Firewalls from wormholes
Douglas Stanford, Zhenbin Yang
TL;DR
The paper investigates whether spacetime wormholes can drive old black holes to tunnel into white holes (firewalls) within JT gravity. It develops a genus-one (handle-disk) wormhole computation to quantify the firewall probability, showing it scales as $P_{\text{firewall}}(t) \sim \tfrac{1}{2}(t/2\pi)^2 e^{-2S}$ at fixed energy, arising from baby-universe emission, and balances against negative contributions to preserve exact unitarity. The analysis combines disk-only results, a detailed genus-one moduli-space treatment, and a careful no-shortcut interior gauge to yield a full physical-length distribution $P(L)$, revealing a sharp firewall peak at $L=\ell_t$ with a time-growing tail.
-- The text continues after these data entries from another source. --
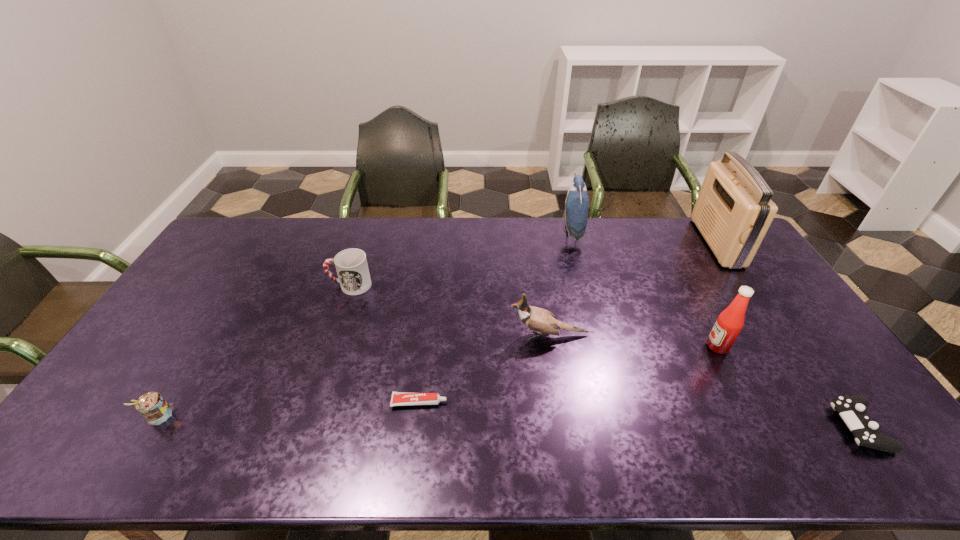
Where is `blank area located 0.230m on the front-facing side of the condiment`? The height and width of the screenshot is (540, 960). blank area located 0.230m on the front-facing side of the condiment is located at coordinates (627, 346).

This screenshot has height=540, width=960. What are the coordinates of `vacant space located 0.190m at the face of the fourth tallest object` in the screenshot? It's located at (444, 335).

The image size is (960, 540). I want to click on vacant space located at the face of the fourth tallest object, so click(x=424, y=335).

I want to click on free space located 0.220m at the face of the fourth tallest object, so click(x=435, y=335).

This screenshot has height=540, width=960. I want to click on free space located on the handle side of the fifth tallest object, so click(307, 285).

You are a GUI agent. You are given a task and a screenshot of the screen. Output one action in this format:
    pyautogui.click(x=<x>, y=<y>)
    Task: Click on the vacant space situated on the handle side of the fifth tallest object
    This screenshot has width=960, height=540.
    Given the screenshot: What is the action you would take?
    pyautogui.click(x=253, y=285)

Identify the location of free space located on the handle side of the fifth tallest object. This screenshot has width=960, height=540. (211, 285).

Locate an element on the screen. Image resolution: width=960 pixels, height=540 pixels. vacant space situated 0.170m on the back of the can is located at coordinates (198, 353).

The image size is (960, 540). Identify the location of vacant region located on the surface of the second shortest object. (725, 427).

Locate an element on the screen. free spot located on the surface of the second shortest object is located at coordinates (766, 427).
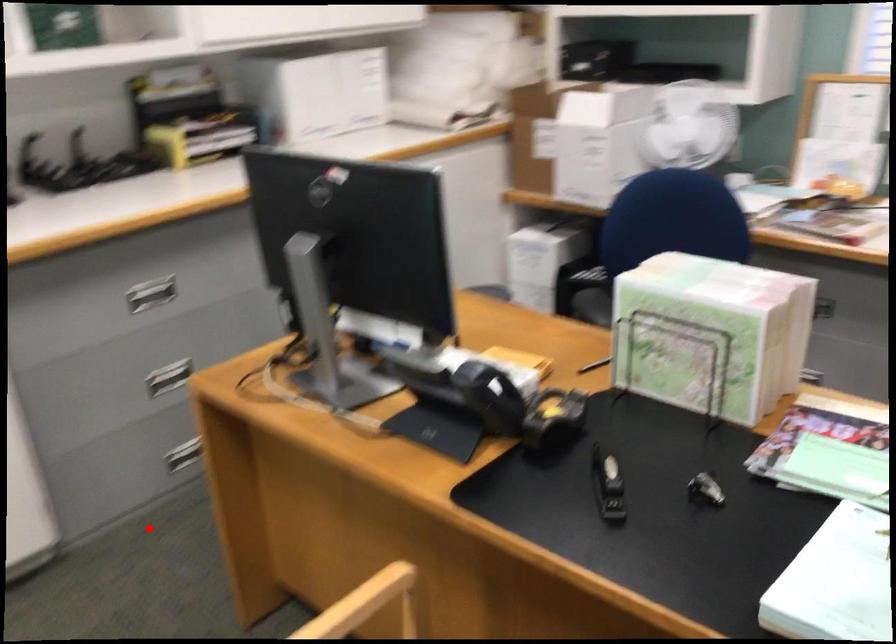
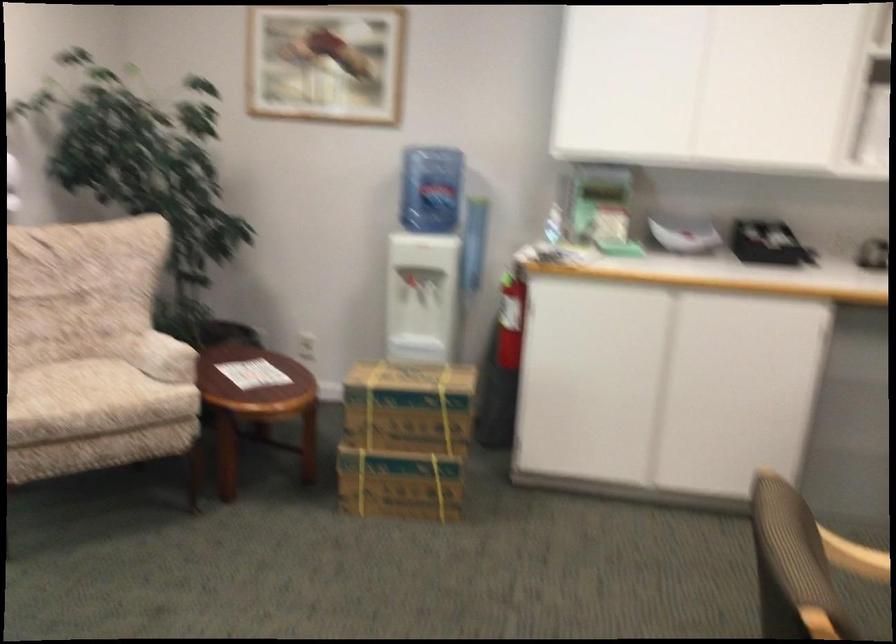
Question: I am providing you with two images of the same scene from different viewpoints. A red point is shown in image1. For the corresponding object point in image2, is it positioned nearer or farther from the camera?

Choices:
 (A) Nearer
 (B) Farther

Answer: (B)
The work connects late-time black-hole physics, the spectral form factor, and interior gauge choices, and discusses open questions about late-time saturation, higher-genus corrections, and the boundary dual interpretation, including half-wormhole perspectives. Overall, it provides a concrete, calculable mechanism by which old black holes can acquire firewall-like features through wormhole-induced baby-universe processes, with precise probabilistic scaling and normalization discussed.
Abstract
Spacetime wormholes can lead to surprises in black hole physics. We show that a very old black hole can tunnel to a white hole/firewall by emitting a large baby universe. We study the process for a perturbed thermofield double black hole in Jackiw-Teitelboim (JT) gravity, using the lowest order (genus one) spacetime wormhole that corresponds to single baby-universe emission. The probability for tunneling to a white hole is proportional to $t^2 e^{-2S}$ where $t$ is the age of the black hole and $S$ is the entropy of one black hole.